DIRECTIONS FOR THIS TASK - Your answer should consist of the lines in the data below that contain "Core".

--- DATA SHOWN Enclosed Below ---

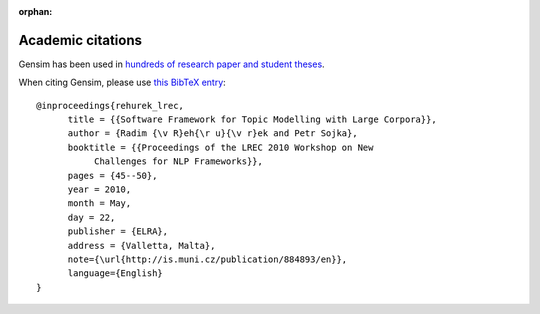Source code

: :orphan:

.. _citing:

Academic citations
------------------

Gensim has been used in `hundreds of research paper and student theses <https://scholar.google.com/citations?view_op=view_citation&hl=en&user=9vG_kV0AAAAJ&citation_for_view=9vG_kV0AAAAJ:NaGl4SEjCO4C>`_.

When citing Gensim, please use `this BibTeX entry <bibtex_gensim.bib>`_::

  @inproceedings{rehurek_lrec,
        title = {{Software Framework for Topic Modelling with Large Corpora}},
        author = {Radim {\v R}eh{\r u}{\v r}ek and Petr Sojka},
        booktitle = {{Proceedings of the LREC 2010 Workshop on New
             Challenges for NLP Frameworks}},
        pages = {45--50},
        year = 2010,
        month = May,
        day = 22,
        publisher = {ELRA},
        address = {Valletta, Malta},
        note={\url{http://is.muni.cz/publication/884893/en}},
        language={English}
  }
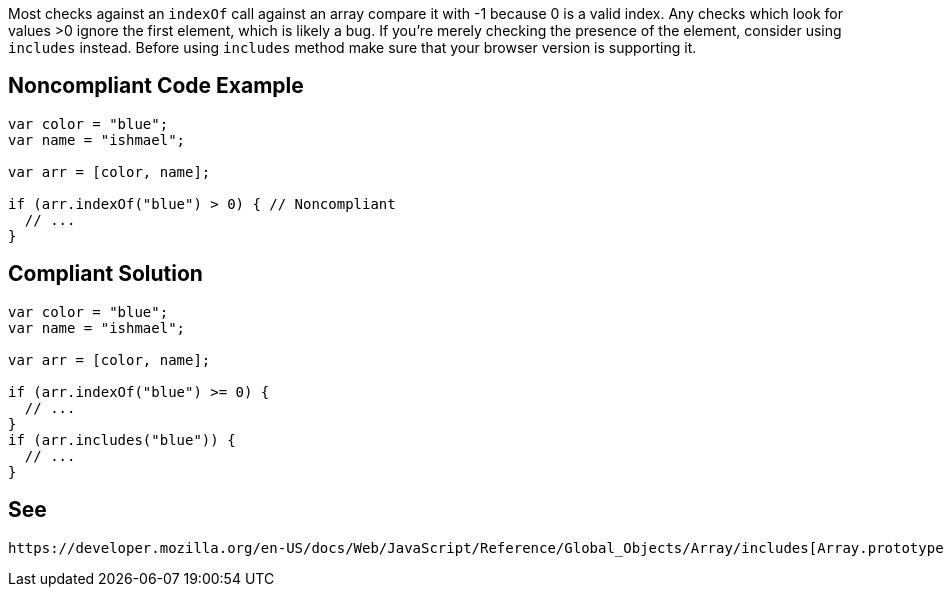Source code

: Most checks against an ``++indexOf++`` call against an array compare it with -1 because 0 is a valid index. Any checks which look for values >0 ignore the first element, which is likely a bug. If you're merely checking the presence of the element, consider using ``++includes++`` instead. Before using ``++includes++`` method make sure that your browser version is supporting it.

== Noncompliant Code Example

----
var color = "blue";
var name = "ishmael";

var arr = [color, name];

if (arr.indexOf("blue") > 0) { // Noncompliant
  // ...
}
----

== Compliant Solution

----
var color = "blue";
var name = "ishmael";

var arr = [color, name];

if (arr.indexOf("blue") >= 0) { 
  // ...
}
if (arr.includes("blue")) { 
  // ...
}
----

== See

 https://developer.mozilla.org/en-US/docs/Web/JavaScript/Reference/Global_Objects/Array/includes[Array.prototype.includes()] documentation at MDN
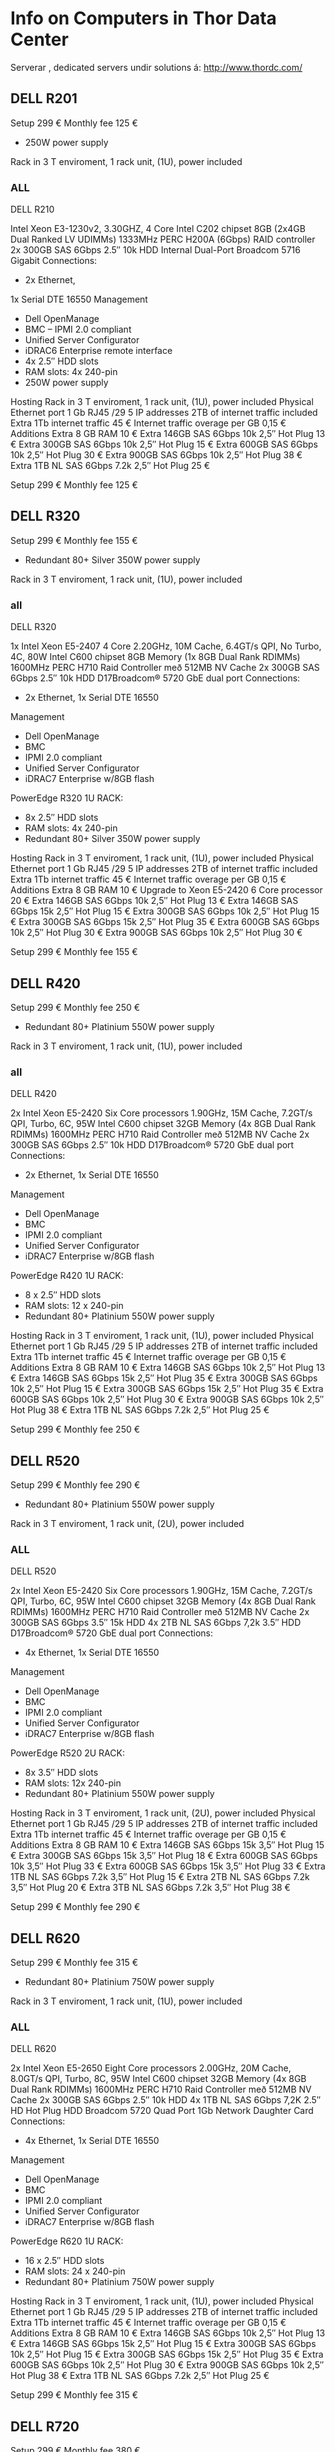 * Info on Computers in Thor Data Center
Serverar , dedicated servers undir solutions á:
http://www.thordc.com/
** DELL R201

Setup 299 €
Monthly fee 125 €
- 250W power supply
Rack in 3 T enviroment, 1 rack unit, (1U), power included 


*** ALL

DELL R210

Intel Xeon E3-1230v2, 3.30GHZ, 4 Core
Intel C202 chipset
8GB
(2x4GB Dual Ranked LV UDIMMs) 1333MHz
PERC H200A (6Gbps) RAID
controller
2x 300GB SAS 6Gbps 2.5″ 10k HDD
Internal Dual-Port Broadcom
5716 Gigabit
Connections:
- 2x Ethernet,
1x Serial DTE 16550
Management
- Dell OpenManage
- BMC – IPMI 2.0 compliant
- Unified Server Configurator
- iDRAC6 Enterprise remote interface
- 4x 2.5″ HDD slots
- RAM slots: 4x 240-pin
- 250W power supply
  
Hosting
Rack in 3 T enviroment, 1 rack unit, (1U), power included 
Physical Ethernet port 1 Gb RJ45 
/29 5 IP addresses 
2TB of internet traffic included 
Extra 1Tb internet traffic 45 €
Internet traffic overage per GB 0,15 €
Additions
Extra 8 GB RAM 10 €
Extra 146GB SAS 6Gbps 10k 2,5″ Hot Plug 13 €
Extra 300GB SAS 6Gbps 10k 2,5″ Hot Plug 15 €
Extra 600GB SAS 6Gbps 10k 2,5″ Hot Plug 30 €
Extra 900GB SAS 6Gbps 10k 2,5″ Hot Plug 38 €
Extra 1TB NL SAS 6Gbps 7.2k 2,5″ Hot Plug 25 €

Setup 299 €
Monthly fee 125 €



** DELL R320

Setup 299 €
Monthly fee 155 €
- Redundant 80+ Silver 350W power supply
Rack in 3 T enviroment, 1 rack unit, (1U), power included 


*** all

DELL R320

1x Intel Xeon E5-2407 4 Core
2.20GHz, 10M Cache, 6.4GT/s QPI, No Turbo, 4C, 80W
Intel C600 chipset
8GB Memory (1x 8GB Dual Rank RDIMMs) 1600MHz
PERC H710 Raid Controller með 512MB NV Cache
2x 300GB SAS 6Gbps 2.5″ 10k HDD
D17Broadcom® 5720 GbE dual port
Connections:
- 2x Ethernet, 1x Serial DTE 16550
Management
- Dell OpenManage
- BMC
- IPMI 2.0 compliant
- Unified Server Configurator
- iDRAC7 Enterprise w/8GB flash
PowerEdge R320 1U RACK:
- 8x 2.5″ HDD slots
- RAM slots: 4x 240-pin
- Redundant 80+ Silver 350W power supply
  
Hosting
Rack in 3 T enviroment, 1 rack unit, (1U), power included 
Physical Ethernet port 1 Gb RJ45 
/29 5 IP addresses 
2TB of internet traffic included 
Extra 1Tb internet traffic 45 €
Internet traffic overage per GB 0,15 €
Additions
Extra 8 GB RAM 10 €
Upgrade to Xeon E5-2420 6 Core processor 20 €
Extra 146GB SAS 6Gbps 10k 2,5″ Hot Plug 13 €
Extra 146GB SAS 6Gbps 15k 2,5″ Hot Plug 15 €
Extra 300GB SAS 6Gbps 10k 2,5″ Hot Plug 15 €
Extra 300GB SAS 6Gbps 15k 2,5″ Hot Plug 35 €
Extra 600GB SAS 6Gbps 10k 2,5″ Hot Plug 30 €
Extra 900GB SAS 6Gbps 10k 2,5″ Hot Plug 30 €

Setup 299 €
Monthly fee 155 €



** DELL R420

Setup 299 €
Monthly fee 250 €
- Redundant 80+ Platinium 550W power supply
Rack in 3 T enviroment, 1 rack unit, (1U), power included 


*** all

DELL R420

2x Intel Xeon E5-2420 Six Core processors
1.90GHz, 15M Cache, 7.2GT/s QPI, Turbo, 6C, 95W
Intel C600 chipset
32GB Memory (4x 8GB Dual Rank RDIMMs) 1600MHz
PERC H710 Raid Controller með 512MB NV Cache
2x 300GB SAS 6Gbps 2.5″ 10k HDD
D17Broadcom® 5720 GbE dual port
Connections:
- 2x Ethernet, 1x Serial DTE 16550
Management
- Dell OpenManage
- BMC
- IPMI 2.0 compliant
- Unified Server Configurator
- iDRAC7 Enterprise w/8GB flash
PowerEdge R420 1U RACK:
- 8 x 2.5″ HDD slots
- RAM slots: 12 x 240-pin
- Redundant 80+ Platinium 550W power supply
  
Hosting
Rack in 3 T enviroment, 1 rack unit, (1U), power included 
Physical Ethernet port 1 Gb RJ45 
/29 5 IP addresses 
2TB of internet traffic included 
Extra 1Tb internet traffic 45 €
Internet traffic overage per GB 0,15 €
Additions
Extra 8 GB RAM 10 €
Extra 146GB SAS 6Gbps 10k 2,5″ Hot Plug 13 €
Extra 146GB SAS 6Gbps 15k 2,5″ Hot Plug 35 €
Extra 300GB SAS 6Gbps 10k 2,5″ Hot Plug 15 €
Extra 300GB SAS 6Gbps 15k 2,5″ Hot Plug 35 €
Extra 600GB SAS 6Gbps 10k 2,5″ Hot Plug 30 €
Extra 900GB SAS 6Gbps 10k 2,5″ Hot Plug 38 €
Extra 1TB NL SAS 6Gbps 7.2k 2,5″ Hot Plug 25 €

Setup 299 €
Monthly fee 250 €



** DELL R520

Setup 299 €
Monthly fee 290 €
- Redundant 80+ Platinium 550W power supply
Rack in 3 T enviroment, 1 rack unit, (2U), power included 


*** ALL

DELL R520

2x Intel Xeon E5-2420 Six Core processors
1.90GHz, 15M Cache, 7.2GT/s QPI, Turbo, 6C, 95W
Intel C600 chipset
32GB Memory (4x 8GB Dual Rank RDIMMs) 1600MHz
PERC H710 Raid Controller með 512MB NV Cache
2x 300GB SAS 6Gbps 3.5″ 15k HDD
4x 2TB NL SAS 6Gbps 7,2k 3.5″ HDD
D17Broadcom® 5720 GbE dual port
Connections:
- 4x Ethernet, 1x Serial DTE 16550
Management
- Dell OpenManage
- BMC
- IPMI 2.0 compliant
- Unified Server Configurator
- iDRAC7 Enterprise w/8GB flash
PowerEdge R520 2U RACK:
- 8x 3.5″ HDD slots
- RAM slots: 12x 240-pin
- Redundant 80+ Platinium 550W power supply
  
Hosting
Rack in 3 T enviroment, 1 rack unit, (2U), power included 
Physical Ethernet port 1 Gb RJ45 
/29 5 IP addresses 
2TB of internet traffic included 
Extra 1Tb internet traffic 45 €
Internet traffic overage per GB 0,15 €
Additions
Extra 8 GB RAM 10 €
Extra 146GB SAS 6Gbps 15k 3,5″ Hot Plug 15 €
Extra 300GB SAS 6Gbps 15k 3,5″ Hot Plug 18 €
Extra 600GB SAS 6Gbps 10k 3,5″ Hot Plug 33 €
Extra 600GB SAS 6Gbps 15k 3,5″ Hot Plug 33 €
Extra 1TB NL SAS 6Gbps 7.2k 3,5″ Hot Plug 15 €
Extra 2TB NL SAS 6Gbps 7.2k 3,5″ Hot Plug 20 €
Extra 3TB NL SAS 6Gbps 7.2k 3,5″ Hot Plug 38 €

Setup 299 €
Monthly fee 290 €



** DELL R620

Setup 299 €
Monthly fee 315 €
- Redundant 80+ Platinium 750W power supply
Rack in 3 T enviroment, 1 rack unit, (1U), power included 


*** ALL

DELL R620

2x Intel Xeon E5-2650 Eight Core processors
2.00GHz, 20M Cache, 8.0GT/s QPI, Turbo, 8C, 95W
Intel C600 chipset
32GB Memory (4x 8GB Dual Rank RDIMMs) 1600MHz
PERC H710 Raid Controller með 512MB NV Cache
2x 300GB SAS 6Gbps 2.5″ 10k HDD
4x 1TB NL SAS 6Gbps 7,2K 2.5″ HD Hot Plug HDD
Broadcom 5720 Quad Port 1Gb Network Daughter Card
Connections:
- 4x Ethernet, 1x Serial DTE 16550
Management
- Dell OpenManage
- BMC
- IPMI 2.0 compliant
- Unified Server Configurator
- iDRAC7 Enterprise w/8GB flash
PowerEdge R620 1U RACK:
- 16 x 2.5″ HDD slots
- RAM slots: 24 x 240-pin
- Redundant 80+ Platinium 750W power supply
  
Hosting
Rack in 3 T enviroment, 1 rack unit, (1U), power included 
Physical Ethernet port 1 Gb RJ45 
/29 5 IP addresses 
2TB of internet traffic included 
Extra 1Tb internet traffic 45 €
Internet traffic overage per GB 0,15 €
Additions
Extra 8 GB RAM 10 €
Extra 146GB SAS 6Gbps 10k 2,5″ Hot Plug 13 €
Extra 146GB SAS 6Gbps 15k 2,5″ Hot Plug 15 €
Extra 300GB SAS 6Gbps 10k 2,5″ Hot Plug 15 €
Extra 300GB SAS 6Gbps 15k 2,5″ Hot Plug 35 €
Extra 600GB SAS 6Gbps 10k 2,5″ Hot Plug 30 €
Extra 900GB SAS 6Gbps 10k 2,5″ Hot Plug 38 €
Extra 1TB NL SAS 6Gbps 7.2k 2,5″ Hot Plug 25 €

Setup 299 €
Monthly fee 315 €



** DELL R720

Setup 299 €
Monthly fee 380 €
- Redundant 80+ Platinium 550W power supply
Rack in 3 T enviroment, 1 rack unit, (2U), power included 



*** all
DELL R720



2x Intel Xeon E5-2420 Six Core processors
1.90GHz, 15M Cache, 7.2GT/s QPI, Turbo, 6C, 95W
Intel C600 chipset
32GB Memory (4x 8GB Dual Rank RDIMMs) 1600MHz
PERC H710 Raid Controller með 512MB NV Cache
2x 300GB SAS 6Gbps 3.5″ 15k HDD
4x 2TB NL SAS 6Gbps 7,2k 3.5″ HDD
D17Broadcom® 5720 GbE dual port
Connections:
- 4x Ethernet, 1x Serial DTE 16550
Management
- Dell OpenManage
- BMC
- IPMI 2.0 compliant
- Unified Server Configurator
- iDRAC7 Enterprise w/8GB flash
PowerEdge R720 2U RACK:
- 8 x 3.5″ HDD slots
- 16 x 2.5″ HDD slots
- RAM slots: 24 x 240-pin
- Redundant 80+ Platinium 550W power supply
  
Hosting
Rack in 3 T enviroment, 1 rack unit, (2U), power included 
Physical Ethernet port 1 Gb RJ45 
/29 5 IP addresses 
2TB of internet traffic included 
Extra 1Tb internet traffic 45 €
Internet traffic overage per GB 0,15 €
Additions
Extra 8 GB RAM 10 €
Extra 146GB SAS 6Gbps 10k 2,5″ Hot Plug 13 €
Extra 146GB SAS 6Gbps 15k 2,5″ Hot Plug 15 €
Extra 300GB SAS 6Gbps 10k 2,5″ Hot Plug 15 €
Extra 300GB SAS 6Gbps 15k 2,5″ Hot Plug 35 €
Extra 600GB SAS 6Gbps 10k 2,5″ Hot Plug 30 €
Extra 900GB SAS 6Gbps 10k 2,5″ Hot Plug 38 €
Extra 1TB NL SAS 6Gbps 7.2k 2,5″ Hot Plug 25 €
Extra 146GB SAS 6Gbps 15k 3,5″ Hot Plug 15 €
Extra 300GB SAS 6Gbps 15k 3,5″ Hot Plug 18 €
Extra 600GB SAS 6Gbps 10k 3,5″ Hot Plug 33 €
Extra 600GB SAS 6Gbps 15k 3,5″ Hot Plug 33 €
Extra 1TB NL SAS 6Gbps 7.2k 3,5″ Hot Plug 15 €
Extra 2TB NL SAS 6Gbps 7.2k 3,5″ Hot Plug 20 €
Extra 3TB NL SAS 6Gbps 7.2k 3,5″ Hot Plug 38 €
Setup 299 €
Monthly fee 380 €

--- End of Enclosed DATA SHOWN ---

ANSWER TO THE EXERCISE -
Intel Xeon E3-1230v2, 3.30GHZ, 4 Core
1x Intel Xeon E5-2407 4 Core
Upgrade to Xeon E5-2420 6 Core processor 20 €
2x Intel Xeon E5-2420 Six Core processors
2x Intel Xeon E5-2420 Six Core processors
2x Intel Xeon E5-2650 Eight Core processors
2x Intel Xeon E5-2420 Six Core processors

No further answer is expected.